Bank of America’s M&A strategy supported its innovation efforts (Figure 4). The acquisition of Fleet Boston Financial gave BoA access to new business models and a presence in the northeastern U.S., while the acquisitions of MBNA and U.S. Trust bolstered its credit card services. Although BoA has suffered its share of subprime woes, it is taking steps to get back on track. The bank, in fact, is now moving forward with plans to expand its lending business through the acquisition of Countrywide Financial.
Tips for Success
One thing our research has made clear: For banking companies interested in growth, there is no single best type of innovation. The best strategies focus on multiple areas of innovation at once—product, service, business model, and operational model. This holds true for many industries today, as the Economist Intelligence Unit’s recent survey on operational strategy has revealed.
The following guidelines can help banks of all sizes get the most from their innovation efforts.
Take a portfolio approach. Innovation initiatives should be treated as a portfolio, with attention paid to ensuring the focus is best for the business environment at hand. As is the case with any investment portfolio, it’s important to review progress routinely to ensure that resources are best allocated to achieve long-term objectives.

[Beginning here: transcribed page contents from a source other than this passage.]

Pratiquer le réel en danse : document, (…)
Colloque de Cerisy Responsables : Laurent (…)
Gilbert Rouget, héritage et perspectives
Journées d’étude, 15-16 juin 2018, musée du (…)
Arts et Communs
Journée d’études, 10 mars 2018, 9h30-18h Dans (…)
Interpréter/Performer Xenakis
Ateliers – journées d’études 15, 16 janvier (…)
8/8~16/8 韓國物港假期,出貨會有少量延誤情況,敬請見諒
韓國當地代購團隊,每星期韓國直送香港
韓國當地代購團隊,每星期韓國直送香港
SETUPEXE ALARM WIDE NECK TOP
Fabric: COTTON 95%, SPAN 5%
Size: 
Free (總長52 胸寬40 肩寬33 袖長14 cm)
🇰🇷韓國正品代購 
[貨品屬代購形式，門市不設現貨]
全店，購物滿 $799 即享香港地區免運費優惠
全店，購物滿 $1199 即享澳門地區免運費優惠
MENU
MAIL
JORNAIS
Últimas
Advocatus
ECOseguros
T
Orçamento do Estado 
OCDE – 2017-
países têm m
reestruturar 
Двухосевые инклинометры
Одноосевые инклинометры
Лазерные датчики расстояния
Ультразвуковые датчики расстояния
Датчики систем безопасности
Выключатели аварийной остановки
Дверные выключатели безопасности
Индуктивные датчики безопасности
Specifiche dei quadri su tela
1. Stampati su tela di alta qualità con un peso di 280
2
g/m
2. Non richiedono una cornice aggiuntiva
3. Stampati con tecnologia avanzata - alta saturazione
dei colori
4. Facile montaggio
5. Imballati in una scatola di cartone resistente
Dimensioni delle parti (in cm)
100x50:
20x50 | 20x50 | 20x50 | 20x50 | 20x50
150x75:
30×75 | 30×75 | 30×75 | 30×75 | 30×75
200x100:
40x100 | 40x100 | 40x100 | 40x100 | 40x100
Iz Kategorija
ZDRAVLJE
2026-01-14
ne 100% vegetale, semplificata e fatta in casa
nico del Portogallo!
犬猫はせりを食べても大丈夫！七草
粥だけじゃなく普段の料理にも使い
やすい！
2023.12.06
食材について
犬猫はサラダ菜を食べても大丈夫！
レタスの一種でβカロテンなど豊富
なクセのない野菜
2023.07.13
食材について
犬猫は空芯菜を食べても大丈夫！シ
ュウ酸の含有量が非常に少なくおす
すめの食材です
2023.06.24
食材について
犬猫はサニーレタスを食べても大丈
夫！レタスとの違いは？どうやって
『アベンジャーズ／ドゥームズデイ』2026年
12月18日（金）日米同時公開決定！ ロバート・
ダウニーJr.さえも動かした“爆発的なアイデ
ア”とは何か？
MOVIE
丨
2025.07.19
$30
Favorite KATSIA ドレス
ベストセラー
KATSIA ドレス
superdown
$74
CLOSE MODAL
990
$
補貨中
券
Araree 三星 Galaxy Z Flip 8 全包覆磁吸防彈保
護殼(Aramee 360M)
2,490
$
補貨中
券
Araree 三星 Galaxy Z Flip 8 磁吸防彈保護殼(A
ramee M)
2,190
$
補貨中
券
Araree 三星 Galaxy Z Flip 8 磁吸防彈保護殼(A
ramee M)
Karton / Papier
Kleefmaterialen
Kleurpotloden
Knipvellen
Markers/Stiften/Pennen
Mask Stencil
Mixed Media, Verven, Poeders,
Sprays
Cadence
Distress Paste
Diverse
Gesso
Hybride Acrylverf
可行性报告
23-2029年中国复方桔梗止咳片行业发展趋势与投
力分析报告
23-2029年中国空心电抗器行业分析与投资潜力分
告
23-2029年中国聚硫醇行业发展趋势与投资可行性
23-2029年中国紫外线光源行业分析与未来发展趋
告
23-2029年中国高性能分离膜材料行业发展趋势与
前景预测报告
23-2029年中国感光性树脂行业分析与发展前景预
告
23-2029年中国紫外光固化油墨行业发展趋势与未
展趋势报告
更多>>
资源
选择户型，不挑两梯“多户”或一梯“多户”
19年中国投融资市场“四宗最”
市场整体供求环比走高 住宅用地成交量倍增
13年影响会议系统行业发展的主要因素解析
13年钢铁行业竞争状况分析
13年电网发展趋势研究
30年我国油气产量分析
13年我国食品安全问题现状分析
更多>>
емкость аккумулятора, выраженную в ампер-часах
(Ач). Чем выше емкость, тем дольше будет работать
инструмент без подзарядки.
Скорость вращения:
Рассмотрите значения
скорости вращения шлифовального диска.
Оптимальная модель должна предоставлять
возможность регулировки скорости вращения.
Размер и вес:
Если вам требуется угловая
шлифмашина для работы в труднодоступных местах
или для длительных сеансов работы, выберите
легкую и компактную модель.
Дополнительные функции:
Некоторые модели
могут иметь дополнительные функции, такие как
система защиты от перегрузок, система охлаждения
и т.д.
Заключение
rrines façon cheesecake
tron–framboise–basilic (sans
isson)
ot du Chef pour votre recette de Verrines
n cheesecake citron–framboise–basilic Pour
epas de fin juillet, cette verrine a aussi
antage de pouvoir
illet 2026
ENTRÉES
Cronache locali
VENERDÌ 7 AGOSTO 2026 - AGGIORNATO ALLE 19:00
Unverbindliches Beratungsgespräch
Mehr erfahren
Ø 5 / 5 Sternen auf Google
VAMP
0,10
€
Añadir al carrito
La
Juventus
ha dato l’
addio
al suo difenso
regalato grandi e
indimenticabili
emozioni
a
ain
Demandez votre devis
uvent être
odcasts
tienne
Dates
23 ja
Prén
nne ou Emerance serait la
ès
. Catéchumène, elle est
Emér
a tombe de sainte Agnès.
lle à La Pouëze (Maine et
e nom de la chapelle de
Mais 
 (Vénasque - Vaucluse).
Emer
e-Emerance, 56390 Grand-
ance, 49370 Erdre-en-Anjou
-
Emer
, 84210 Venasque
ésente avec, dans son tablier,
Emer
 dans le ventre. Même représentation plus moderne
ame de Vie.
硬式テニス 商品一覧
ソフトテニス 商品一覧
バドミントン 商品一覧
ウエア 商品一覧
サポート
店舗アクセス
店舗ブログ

Be agile. As banks grow, the strategy that worked in the past may not work in the future. Consequently, success requires being attuned to the external forces that have an impact on innovation activities—customer expectations, consumer trends, regulatory requirements, new markets, and so on—and also being agile in translating these needs into viable innovation strategies. By continuously adapting innovation efforts to changing circumstances, it will be possible to exploit growth opportunities wherever they arise.
Institutionalize an innovation management system and culture. Innovation efforts won’t amount to much unless the right management system is in place to ensure that processes, technology, funding mechanisms, and governance are innovation friendly. At the same time, the culture needs to support ideation and the sharing of ideas across all functions and levels. While it is important to reward successful innovation, tolerance for failure and willingness to learn from experience are also essential.
For the banking industry as well as for other industries, innovation is no longer optional. As more and more outsiders—whether telecom, retail, or managed healthcare companies—look to get a piece of the action, commercial banks that want to outperform the competition need to make their innovation portfolios a top priority. Success during this challenging period depends upon it.
Survey Methodology
Data sources. The data used in this article came principally from Thomson ONE Banker’s database and includes all commercial banks and savings and loan institutions in the Forbes 500. Any company with at least 50% of its revenues coming from banking activities was included, so some diversified financial companies made the cut as well. Since Thomson ONE Banker standardizes its data to make it comparable across companies, the numbers may occasionally differ from those reported by individual banks.
Innovation metrics. Most product companies measure the success of innovations by looking at the R&D line item on the income statement. But since the R&D line item doesn’t exist in the banking industry, we used other metrics to assess innovation efforts.
Leading banks were defined as the top 25% of companies, while laggards were defined as the bottom 25% based on a combination of growth and performance metrics.